Personal information
- Born: 19 May 1986 (age 40) Gaya, Bihar, India
- Batting: Right-handed
- Bowling: Left-arm orthodox
- Role: Bowling Allrounder

Domestic team information
- 2018–present: Bihar

Career statistics
| Competition | FC | LA | T20 |
| Matches | 34 | 42 | 29 |
| Runs scored | 999 | 517 | 110 |
| Batting average | 24.36 | 19.14 | 7.85 |
| 100s/50s | 1/6 | 0/0 | 0/8 |
| Top score | 111 | 37* | 24 |
| Balls bowled | 6,603 | 1,801 | 588 |
| Wickets | 171 | 43 | 32 |
| Bowling average | 15.23 | 29.62 | 19.28 |
| 5 wickets in innings | 15 | 0 | 0 |
| 10 wickets in match | 6 | 0 | 0 |
| Best bowling | 8/51 | 4/27 | 4/9 |
| Catches/stumpings | 10/– | 3/– | 8/– |
- Source: ESPNcricinfo, 9 April 2025

= Ashutosh Aman =

Indian cricketer (born 1986)

Ashutosh Aman (born 19 May 1986) is an Indian cricketer who plays for Bihar in domestic cricket.

==Domestic career==
He made his List A debut for Bihar in the 2018–19 Vijay Hazare Trophy on 19 September 2018. He made his first-class debut for Bihar in the 2018–19 Ranji Trophy on 1 November 2018. In the fourth round match against Sikkim, he took a five-wicket haul in each innings, with Bihar winning their first match of the tournament, by 395 runs. In December 2018, he became the first bowler to take 50 wickets in the 2018–19 Ranji Trophy tournament. He went on to finish the tournament with 68 wickets, breaking the previous record of 64 dismissals set by Bishan Singh Bedi in the 1974–75 tournament.
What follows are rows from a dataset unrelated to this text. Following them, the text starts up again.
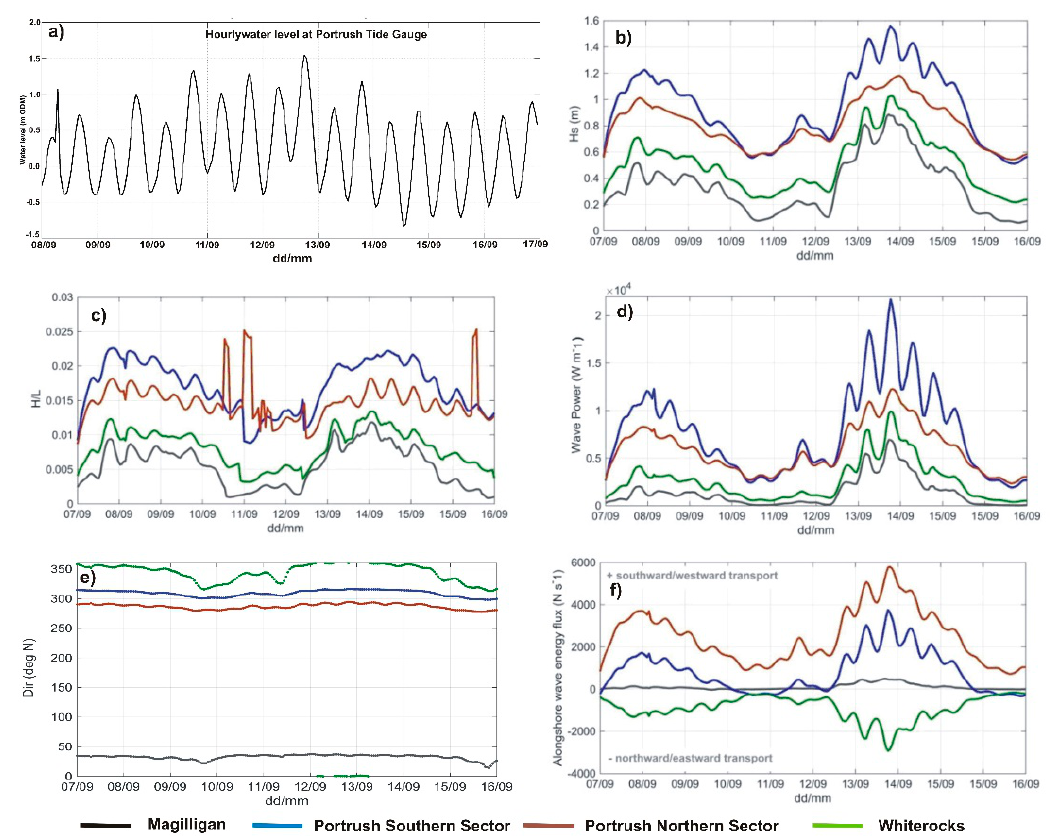
Figure 4. Water levels ( a ) at the Portrush tide gauge were reported as values above Ordnance Datum Malin (equivalent to Mean Sea Level). Wave height ( b ), wave steepness ( c ), wave power ( d ), wave direction ( e ) and alongshore wave energy flux ( f ) at different investigated sites.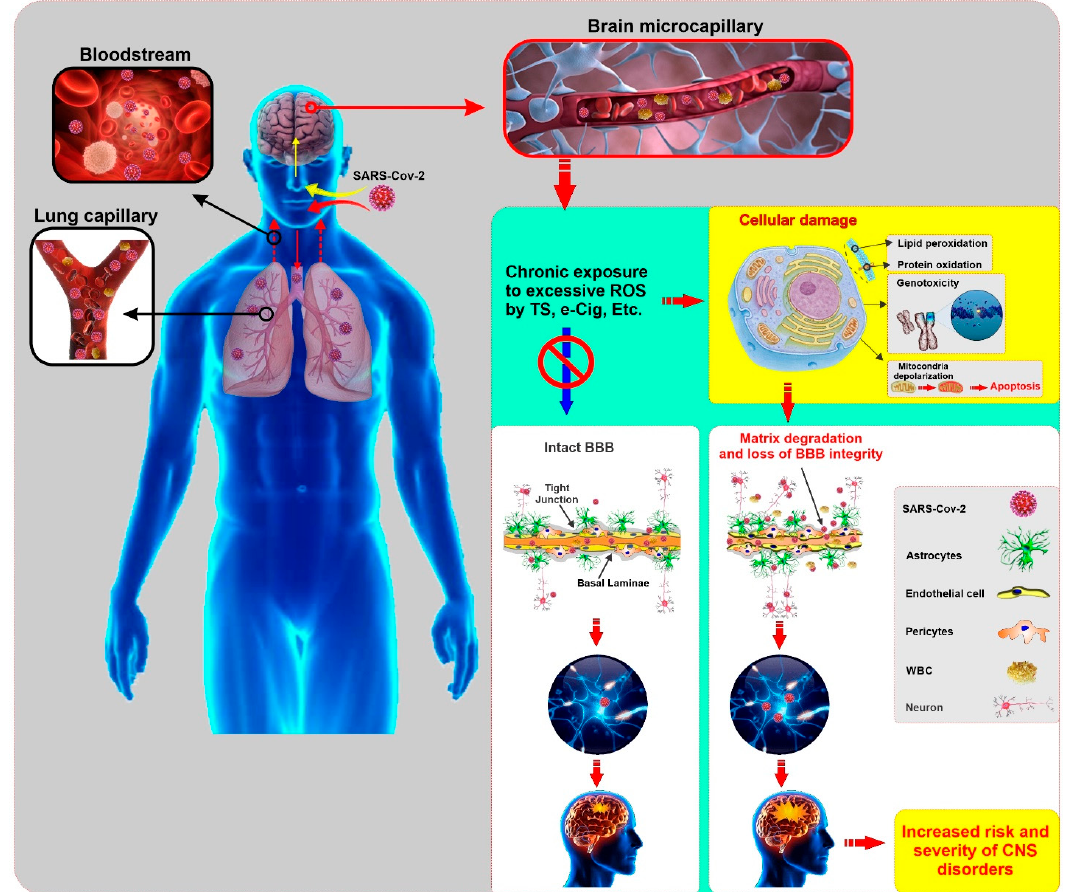
Figure 2. Illustrative panel summarizing the SARS-CoV-2 entry into the human body and the potential impact of comorbid smoking and/or vaping on the harmful effects of the viral infection to the CNS. Pre-existing conditions that impairs the viability and function of the BBB (such as those associated with chronic smoking and / or vaping) may facilitate viral entry into the brain, thus increasing the risk of onset and severity of CNS disorders. (ROS: Reactive Oxygen Species, TS: Tobacco Smoke,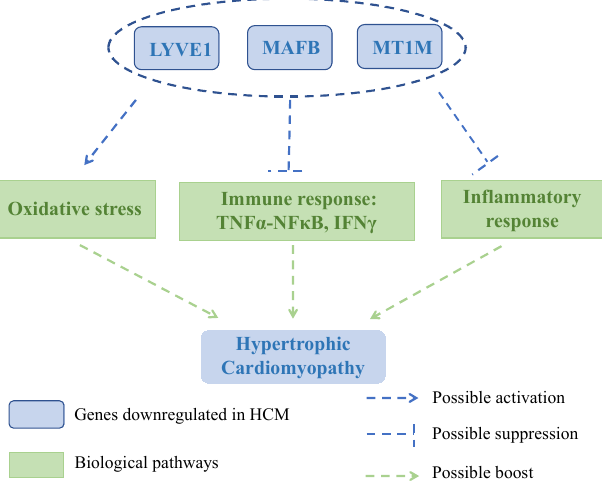
Figure 8. A scheme illustrating the potential relationships between LYVE1 , MAFB , MT1M and the possible biological pathways in HCM. The downregulations of LYVE1 , MAFB , and MT1M might induce the development and progression of HCM by activating oxidative stress while suppressing immune response and inflammatory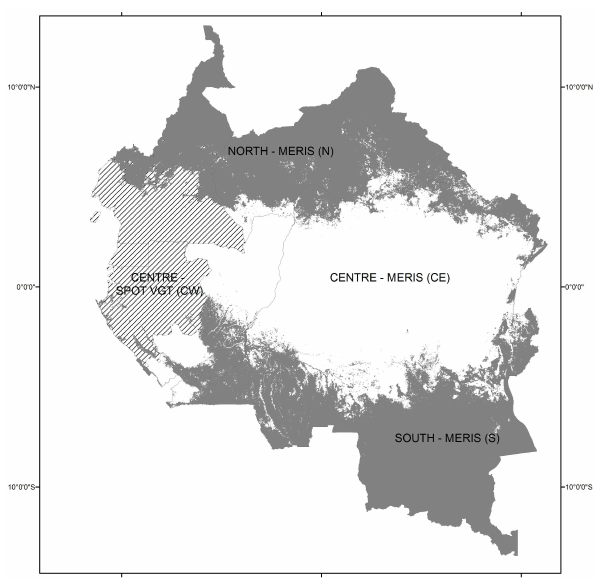
Fig. 1. Stratification of the study area in four zones: North (N), South (S), Western Centre (CW) and Eastern Centre (CE). SPOT VGT is used for hatched countries while MERIS is used for the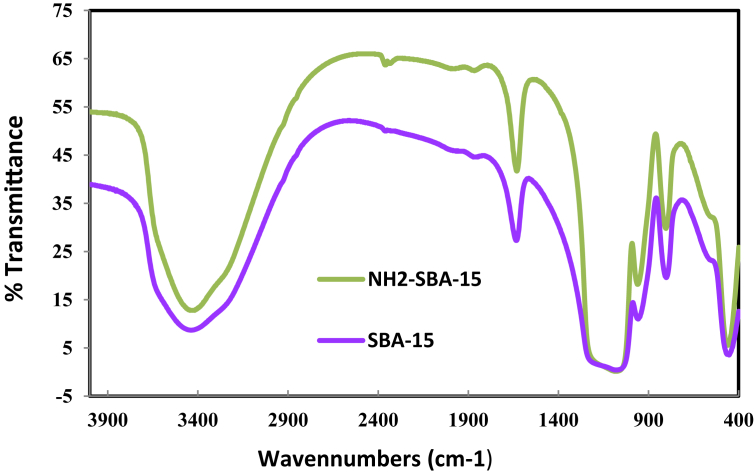
FTIR for SBA-15 & functionalized SBA-15-NH2.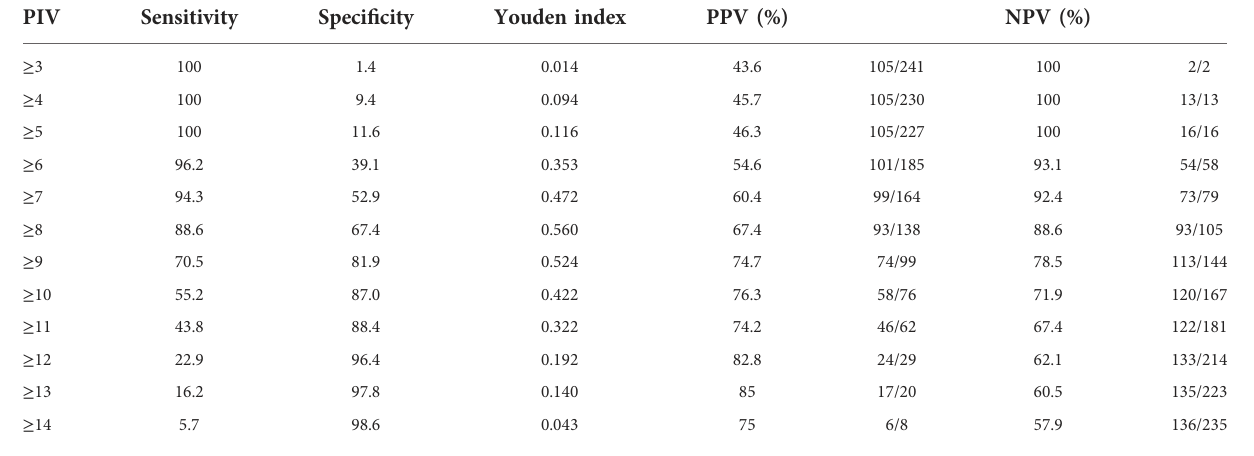
TABLE 5 Predictive index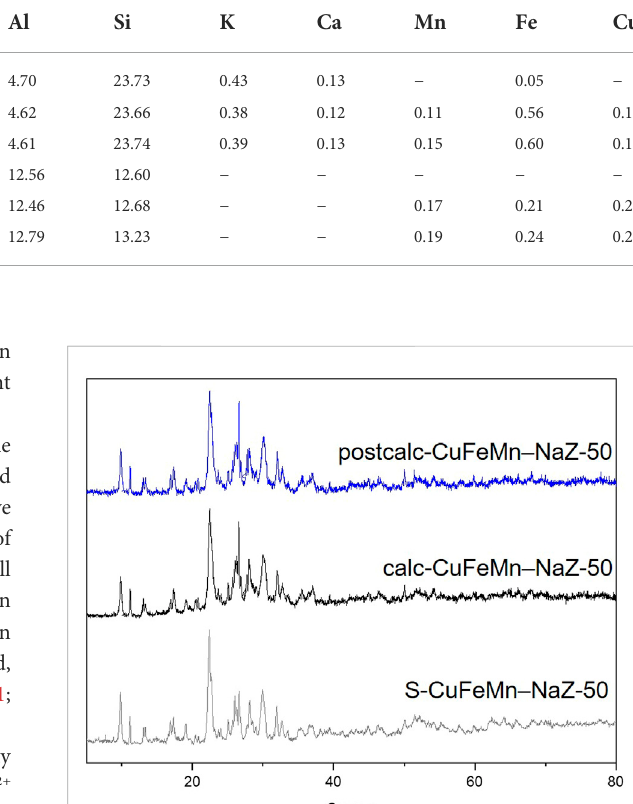
FIGURE 1 X-ray powder diffractograms of metal-modi fi ed S-CuFeMn – NaZ-50 (gray), calcined metal-loaded sample calc- CuFeMn – NaZ-50 (black) and calcined metal-loaded sample after catalytic test postcalc-CuFeMn – NaZ-50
He made his Twenty20 debut for Bihar in the 2018–19 Syed Mushtaq Ali Trophy on 22 February 2019. In August 2019, he was named in the India Blue team's squad for the 2019–20 Duleep Trophy.

In January 2021, he was the leading wicket-taker in the 2020–21 Syed Mushtaq Ali Trophy, with sixteen dismissals in six matches.